◆ **TAREFA 1**:
Repita o trecho da página sobre autonomia orçamentária dos municípios que vai de "Concomitantemente às competências" até "dos entes centrais.", com ambos incluídos.

◆ **PÁGINA**:

Resumo criado por JUSTICIA, o assistente de inteligência artificial do Jus.

A Constituição garante autonomia aos municípios, mas há equilíbrio fiscal? A centralização da arrecadação na União compromete a execução orçamentária municipal autônoma.

Resumo: O presente trabalho tem por objetivo analisar se a autonomia orçamentária dos municípios é possível diante do modelo de federalismo fiscal proposto pela Constituição da República Federativa do Brasil. Para a elaboração deste estudo, foi utilizado o método de abordagem dedutivo, aliado à técnica de pesquisa bibliográfica e documental. A fundamentação teórica teve como fontes doutrinas e legislações referentes ao orçamento público e federalismo no Brasil. Da análise das origens do federalismo no Brasil, conclui-se que a sua formação centrífuga influenciou a predominância da União em relação aos demais entes federados, não obstante adoção do federalismo em três níveis na Constituição de 1988. Além disso, a elevação dos municípios a entes federados conferiu-lhes maiores atribuições, ao passo que as repartições das competências de arrecadação não foram proporcionais. Tal situação levou a um desequilíbrio fiscal vertical, em que se verifica uma descentralização na execução de políticas públicas aliada à concentração de recursos e competência legislativa residual reservada especialmente à União, fazendo com que os recursos arrecadados pelos Municípios não correspondam às suas atribuições e tornando-os continuamente dependentes dos repasses do ente central – sobretudo dos repasses voluntários. Como resultado, o orçamento municipal fica subordinado aos Estados a à União, sendo impossível suprir as demandas populacionais de maneira autônoma, contrariando, portanto, o próprio federalismo fiscal pretendido pela Constituição.

Palavras-chave: Autonomia; municípios; federalismo assimétrico; orçamento; pacto federativo.


INTRODUÇÃO

Do art. 1° da Constituição da República Federativa do Brasil, depreende-se que o princípio federativo é o princípio estruturante do Estado brasileiro, consagrado a partir da união indissolúvel dos Estados, Municípios e do Distrito Federal. A característica basilar do Estado Federal é a autonomia reservada aos entes federados, decorrente de uma descentralização política, que, por sua vez, é executada através da divisão de competências. Assim, as partes autônomas do Estado Federal devem dispor sobre seus assuntos específicos mediante a atribuição de competências próprias a elas. Mais adiante, no art. 18, a Constituição reitera a forma federativa do Estado, ao afirmar que “A organização político-administrativa da República Federativa do Brasil compreende a União, os Estados, o Distrito Federal e os Municípios, todos autônomos, nos termos desta Constituição. ” (BRASIL, 1988)

Concomitantemente às competências concedidas pela Constituição, são impostos encargos a cada um dos entes federados, cuja execução depende, impreterivelmente, de recursos financeiros suficientes. Dessa forma, a autonomia dos membros do Estado Federal, pretendida pela Constituição, só pode ser sustentada através de sua independência econômica, que por sua parte, é traduzida pela possibilidade de execução dos seus próprios orçamentos sem a contínua dependência dos entes centrais.

◆ **Registros de uma coleta de dados**:

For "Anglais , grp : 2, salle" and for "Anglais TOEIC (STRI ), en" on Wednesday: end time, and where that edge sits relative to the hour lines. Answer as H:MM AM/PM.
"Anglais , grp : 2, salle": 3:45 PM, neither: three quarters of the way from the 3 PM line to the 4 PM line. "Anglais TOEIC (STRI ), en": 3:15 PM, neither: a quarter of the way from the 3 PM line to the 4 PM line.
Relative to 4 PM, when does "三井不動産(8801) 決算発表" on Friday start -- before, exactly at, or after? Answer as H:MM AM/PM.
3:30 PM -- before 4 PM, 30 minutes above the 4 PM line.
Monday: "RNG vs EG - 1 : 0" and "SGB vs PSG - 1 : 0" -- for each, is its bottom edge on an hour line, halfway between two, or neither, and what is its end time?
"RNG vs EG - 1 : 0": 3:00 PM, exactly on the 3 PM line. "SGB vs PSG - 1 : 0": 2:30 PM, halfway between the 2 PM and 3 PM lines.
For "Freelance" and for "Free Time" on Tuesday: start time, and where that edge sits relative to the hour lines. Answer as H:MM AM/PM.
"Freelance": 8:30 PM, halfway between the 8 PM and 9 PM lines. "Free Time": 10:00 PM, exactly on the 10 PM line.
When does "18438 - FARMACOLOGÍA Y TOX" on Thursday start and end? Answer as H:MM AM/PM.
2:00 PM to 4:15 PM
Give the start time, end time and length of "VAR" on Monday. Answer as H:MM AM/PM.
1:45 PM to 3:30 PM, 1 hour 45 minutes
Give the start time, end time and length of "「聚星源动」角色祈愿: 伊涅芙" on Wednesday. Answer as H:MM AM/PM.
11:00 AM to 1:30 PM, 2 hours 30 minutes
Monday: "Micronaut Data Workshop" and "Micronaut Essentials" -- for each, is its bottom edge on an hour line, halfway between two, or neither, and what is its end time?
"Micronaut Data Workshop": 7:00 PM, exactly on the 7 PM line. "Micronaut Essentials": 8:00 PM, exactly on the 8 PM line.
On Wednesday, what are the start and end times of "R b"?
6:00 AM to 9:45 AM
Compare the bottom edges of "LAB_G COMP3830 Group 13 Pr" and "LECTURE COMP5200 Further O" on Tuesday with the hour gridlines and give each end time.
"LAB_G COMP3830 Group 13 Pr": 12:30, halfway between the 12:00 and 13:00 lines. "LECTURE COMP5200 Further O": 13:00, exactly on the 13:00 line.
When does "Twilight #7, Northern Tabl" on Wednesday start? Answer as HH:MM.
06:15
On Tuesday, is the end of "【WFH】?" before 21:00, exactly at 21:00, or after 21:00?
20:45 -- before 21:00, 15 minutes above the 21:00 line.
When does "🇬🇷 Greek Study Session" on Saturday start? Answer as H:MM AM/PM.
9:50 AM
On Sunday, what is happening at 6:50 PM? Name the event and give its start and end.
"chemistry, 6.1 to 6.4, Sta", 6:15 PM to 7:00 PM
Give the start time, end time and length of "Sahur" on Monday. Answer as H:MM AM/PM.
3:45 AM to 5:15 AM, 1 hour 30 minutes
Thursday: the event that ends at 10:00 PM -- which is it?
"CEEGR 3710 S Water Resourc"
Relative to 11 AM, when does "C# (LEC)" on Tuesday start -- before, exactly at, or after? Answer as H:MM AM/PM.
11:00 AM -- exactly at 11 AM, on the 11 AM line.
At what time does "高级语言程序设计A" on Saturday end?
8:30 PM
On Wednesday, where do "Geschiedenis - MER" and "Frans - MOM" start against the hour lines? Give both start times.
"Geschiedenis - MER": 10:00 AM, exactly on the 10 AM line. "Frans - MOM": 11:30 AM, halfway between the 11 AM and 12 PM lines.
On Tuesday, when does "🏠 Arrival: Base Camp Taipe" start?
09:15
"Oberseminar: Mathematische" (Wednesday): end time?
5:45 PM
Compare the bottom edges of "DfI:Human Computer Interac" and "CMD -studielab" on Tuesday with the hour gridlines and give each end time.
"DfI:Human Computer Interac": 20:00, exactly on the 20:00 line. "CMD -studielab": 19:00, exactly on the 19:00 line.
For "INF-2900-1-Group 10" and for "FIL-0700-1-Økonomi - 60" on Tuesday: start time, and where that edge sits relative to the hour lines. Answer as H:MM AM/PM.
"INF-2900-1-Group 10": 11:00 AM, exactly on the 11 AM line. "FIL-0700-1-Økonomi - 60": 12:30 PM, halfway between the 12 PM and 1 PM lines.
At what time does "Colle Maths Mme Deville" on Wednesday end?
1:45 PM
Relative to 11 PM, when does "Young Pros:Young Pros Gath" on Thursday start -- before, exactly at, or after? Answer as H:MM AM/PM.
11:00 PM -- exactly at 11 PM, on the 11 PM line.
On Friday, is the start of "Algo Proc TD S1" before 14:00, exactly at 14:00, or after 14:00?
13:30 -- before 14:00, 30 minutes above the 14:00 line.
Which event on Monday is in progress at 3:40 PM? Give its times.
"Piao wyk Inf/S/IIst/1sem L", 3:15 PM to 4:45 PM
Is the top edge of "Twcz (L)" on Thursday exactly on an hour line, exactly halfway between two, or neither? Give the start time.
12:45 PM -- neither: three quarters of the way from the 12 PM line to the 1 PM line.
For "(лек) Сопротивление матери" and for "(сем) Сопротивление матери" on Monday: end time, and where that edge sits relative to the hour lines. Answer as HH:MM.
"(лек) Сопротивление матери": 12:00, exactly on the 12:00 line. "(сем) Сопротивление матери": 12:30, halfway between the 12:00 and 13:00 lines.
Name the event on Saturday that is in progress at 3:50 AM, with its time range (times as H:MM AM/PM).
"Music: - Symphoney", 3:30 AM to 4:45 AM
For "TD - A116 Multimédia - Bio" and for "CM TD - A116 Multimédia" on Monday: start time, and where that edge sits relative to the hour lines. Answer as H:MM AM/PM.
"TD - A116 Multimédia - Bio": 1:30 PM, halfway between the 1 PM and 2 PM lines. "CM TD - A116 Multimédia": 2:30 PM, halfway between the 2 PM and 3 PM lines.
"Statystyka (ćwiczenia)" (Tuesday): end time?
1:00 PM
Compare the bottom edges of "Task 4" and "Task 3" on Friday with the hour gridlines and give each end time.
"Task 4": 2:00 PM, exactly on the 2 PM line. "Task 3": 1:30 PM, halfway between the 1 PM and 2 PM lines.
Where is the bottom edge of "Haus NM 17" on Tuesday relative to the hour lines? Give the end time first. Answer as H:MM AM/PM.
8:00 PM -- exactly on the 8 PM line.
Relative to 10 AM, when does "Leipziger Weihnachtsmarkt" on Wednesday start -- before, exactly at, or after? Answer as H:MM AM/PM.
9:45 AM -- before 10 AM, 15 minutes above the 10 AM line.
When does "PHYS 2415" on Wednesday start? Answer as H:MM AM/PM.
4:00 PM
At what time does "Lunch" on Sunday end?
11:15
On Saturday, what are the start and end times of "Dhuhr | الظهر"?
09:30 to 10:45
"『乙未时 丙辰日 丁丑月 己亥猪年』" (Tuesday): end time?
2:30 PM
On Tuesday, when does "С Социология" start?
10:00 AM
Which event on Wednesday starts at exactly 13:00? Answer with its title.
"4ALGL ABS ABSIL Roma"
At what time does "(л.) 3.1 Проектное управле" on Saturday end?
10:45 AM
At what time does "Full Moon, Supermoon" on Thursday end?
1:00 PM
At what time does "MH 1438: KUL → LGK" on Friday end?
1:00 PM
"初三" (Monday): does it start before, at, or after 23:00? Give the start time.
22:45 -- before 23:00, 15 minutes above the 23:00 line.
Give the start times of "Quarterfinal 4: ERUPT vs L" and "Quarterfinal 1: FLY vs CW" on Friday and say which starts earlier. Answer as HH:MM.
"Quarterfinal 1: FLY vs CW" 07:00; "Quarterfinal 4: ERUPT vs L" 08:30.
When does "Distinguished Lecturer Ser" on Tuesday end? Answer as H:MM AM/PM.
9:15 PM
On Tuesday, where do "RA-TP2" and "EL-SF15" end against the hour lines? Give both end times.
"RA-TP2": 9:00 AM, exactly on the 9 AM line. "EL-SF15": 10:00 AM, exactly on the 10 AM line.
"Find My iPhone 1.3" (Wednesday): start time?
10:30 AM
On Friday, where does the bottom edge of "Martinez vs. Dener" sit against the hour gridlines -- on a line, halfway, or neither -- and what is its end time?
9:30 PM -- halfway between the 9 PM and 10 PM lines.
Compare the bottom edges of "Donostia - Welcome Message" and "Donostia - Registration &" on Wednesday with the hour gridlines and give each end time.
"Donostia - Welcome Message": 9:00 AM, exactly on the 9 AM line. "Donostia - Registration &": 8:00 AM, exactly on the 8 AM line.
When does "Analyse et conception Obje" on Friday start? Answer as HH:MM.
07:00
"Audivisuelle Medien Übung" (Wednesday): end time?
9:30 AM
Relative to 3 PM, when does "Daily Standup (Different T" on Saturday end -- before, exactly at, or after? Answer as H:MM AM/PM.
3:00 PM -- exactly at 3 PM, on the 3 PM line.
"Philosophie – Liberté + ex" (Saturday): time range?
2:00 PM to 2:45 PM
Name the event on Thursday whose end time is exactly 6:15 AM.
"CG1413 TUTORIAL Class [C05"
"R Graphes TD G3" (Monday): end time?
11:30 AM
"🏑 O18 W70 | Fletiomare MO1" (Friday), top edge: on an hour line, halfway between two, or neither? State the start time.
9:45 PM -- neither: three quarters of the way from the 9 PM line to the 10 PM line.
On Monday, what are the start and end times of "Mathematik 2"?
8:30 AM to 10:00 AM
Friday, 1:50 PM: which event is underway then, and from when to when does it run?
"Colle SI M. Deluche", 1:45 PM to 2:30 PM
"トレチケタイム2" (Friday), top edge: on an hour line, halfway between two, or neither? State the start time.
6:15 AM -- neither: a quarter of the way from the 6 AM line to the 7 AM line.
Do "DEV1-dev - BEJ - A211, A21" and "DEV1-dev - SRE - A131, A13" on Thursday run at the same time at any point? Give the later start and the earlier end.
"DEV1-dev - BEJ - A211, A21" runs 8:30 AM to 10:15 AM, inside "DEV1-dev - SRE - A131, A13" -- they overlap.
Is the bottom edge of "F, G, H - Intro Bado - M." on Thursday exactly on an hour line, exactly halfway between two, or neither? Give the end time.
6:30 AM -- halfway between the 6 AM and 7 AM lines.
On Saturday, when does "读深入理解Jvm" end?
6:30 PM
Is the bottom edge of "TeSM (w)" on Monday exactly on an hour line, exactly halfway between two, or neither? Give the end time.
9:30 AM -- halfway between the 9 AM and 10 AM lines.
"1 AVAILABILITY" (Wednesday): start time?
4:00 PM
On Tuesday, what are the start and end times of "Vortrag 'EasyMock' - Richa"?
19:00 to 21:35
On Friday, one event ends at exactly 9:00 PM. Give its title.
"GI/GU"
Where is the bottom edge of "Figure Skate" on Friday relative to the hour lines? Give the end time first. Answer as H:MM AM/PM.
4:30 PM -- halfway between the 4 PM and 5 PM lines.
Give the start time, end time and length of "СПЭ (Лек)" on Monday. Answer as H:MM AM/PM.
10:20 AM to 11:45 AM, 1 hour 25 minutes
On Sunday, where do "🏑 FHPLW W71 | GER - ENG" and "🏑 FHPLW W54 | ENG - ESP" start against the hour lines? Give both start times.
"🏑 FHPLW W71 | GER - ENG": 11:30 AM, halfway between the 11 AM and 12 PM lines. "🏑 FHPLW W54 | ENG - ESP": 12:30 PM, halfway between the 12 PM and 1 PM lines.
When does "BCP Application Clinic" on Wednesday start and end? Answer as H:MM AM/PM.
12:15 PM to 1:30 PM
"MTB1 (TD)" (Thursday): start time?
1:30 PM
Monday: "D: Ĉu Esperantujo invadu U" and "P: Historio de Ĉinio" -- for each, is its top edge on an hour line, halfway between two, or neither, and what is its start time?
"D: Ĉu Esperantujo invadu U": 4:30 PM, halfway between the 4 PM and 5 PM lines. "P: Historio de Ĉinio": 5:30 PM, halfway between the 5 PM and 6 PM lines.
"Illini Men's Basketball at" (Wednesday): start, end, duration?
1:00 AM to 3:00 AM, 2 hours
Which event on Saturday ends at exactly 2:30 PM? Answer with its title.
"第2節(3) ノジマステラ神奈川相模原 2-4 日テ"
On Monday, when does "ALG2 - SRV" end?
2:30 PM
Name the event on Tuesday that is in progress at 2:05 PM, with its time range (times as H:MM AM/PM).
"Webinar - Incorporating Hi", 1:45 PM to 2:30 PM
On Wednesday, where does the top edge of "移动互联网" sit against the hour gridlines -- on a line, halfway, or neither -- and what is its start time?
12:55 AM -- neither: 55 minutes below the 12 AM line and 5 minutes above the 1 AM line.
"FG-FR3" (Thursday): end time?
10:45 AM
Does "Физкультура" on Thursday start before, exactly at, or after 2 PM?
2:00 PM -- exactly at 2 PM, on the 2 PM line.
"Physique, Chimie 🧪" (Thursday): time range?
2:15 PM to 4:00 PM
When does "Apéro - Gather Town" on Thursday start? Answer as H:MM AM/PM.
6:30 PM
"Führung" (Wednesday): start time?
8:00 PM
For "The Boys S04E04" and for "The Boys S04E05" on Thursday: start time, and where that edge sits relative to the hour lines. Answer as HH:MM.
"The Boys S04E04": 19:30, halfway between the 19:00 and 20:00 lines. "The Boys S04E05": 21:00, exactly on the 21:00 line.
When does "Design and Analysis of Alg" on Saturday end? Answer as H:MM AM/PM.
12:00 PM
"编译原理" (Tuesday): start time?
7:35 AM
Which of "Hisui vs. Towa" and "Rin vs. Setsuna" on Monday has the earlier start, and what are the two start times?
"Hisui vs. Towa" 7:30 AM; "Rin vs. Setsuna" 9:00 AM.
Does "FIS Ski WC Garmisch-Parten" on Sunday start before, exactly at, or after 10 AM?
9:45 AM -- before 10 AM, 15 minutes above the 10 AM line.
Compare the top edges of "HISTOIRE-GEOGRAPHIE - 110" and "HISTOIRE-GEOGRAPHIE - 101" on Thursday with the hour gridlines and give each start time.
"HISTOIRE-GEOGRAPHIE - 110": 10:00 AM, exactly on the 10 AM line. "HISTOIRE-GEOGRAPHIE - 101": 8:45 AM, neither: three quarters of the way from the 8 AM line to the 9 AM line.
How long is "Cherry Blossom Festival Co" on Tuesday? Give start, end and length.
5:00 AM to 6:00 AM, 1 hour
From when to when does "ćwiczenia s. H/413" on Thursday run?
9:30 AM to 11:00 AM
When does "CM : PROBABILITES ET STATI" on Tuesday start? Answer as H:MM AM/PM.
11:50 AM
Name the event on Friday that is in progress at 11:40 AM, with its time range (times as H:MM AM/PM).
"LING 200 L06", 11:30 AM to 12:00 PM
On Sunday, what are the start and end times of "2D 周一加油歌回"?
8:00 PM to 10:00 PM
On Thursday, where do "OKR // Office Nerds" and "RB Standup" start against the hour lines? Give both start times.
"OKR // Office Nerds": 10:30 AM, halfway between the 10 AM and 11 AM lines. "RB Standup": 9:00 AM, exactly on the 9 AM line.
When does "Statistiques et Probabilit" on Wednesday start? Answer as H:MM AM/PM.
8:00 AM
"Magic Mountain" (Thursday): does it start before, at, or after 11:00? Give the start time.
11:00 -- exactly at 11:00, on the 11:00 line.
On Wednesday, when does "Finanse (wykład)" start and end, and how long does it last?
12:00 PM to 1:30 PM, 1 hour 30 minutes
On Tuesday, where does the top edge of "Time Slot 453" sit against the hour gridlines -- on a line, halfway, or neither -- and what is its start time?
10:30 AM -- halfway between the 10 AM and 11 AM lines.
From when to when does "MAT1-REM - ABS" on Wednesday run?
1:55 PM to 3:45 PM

◆ **TAREFA 2**:
Extraia dos registros todas as linhas que contêm a palavra "ends".

◆ **RESPOSTA 1**:
Concomitantemente às competências concedidas pela Constituição, são impostos encargos a cada um dos entes federados, cuja execução depende, impreterivelmente, de recursos financeiros suficientes. Dessa forma, a autonomia dos membros do Estado Federal, pretendida pela Constituição, só pode ser sustentada através de sua independência econômica, que por sua parte, é traduzida pela possibilidade de execução dos seus próprios orçamentos sem a contínua dependência dos entes centrais.

◆ **RESPOSTA 2**:
Thursday: the event that ends at 10:00 PM -- which is it?
On Friday, one event ends at exactly 9:00 PM. Give its title.
Which event on Saturday ends at exactly 2:30 PM? Answer with its title.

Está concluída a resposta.